Participants in the Warren County Board of Education’s Oct. 27 Virtual Community Forum envisioned a future for Warren County Schools that would blend the teaching of traditional school subjects with life skills to better prepare students for adult life.
The forum was facilitated in partnership with Warren County Cooperative Extension and Warren County Economic Development.
“We want to shape a promising and favorable future for the school system and county,” said Board Chairwoman Ebony Talley-Brame.
In the weeks leading up to the forum, the public was invited to complete a survey on the Warren County Schools’ website which included questions about school culture, what is exciting about Warren County Schools, what is missing, what should characterize Warren County graduates and related topics.
Responses, which shaped the topics discussed during the forum, were presented before discussion was opened to the community.
Survey respondents gave top marks for such factors as teacher/student relationships and academics, but described school culture in terms that ranged from nurturing and caring to inconsistent.
Respondents described the ideal Warren County graduate as a well-rounded person with a strong work ethic and who values other cultures. The graduate would be prepared to enter college and the workforce.
Those responding indicated that they wanted schools to offer a wider range of course offerings, especially in the arts, and more career-based service learning, such as DECA, to give students an opportunity to explore their interests.
Forum participants said that Warren County Schools should include more of the arts — from the visual arts to chorus and band — along with foreign languages so that students can “travel the world.” Vocational education was also listed as a critical part of the school curriculum.
They also noted that character education should be emphasized in addition to academics. Participants would like to see more of a focus on the “whole child,” which would include addressing students’ emotion needs and how family life — such as divorce or a relative’s death — impacts them at school.
The community also noted that inequities in technology access between rural and more urban school districts will have a lasting impact on students’ lives. Some participants indicated that today’s students are supposed to be more technologically savvy than any youth before then, but some Warren County students are struggling with technology basics.
The community also said that technology and the arts can help students before more culturally aware. Activities such as the performing arts can help youth to gain self-confidence.
“I want students to have so much confidence that they can go anywhere and to anything, and can advocate for themselves,” one participant said.

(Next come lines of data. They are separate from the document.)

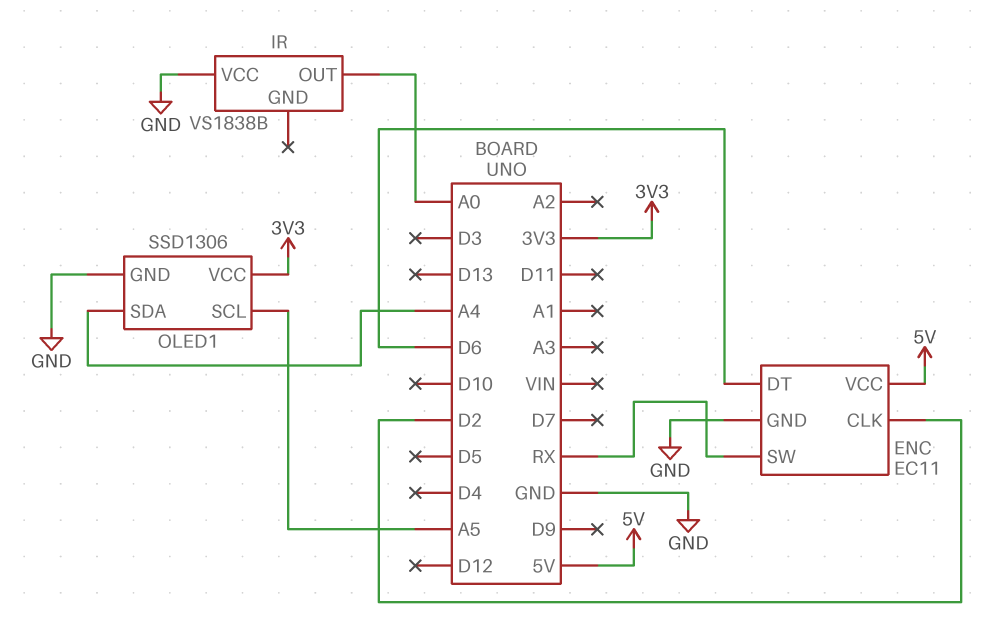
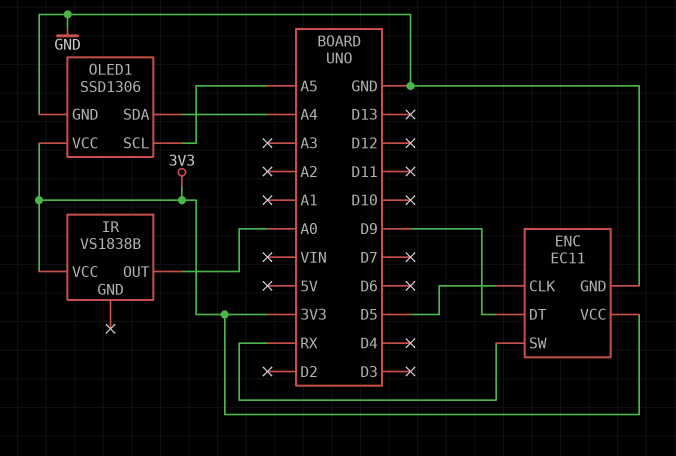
ENC pin CLK: D2 -> D5
ENC pin DT: D6 -> D9
ENC pin VCC: 5V -> 3V3
IR pin VCC: GND -> 3V3

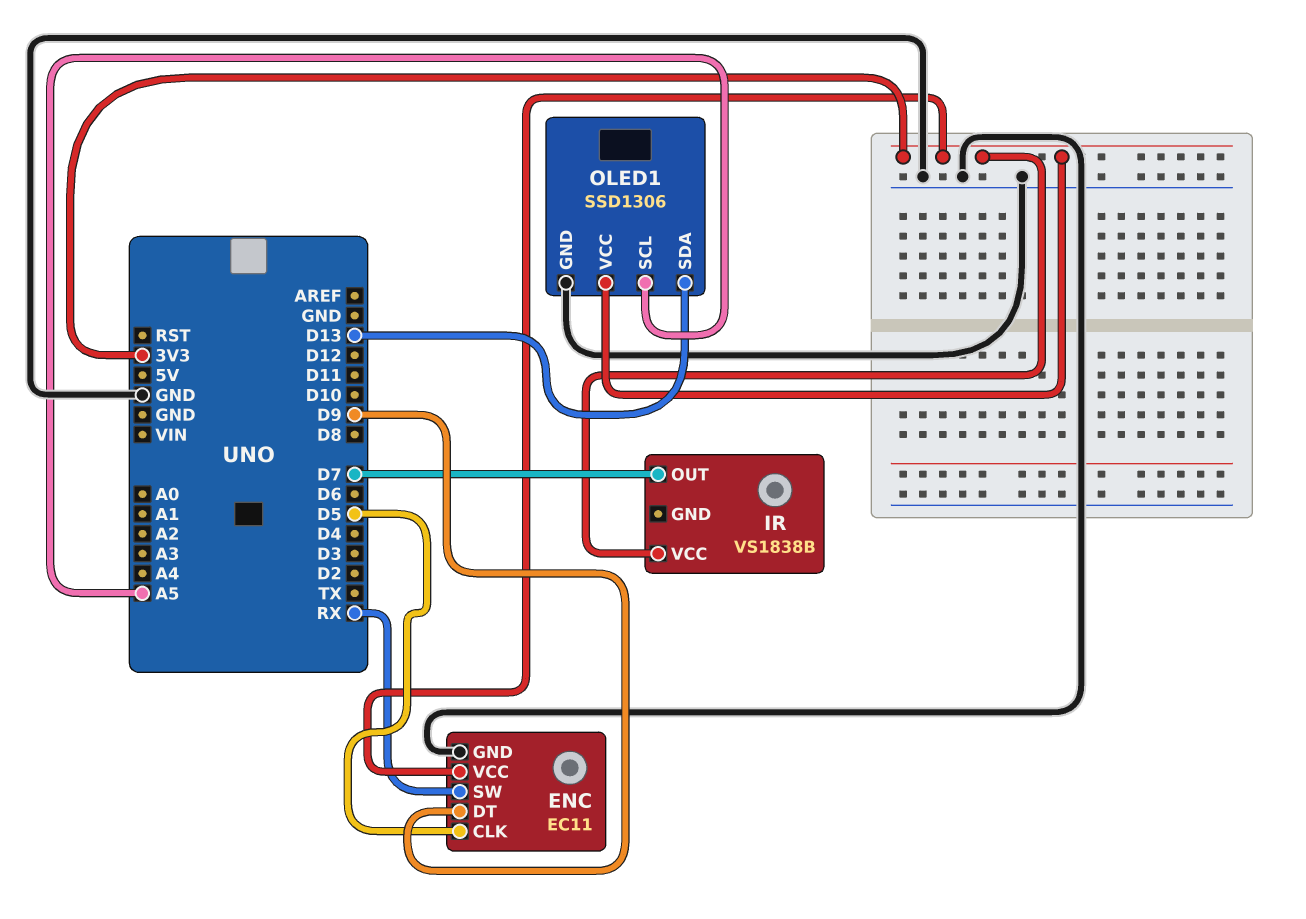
IR pin OUT: A0 -> D7
OLED1 pin SDA: A4 -> D13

Forum participants described the ideal school environment as one involving the use of books to supplement technological resources, including more field trips, and introducing students to a range of careers. Critical thinking and leadership were listed among the traits that students should develop.
The community would like to see students become well-rounded individuals with strong self-esteem and motivation, who are well prepared for job interviews and are skilled in public speaking. Participants would like youth to be able to communicate effectively through social media while keeping in mind that their posts now can have an impact on their job prospects later.
The public said that parent and community involvement will be a key factor in helping schools and students be better prepared for the future. Forum participants emphasized the need for volunteers in the schools and mentoring programs that will last.
Participants said that the community should join forces with Warren County Schools to improve local education, adding that the partnership would help to strengthen public trust and confidence in the school system.
The community indicated that Warren County Schools must be willing to change its strategies if something is not effective. For example, if field trips are too expensive for some students, use fundraisers to cover the costs. The public also wanted more local field trips to show students what makes their county special.
Participants indicated that feedback from both parents and students is important in building a strong education future for the school system.
Other discussion centered on the need for more professional development for teachers. The community noted that educators may feel pressured to teach so that students can pass state tests instead of focusing on what will best prepare them for the future.
As discussion concluded, Talley-Brame expressed appreciation to Board of Education Vice Chairwoman Victoria Lehman for leading efforts to develop the virtual forum.
Talley-Brame said that the board will use public feedback in developing its strategic plan covering the next few years.
“We want you to have a voice,” she said.
Talley-Brame also noted that the board would like to hold more public forums and town hall meetings in the future.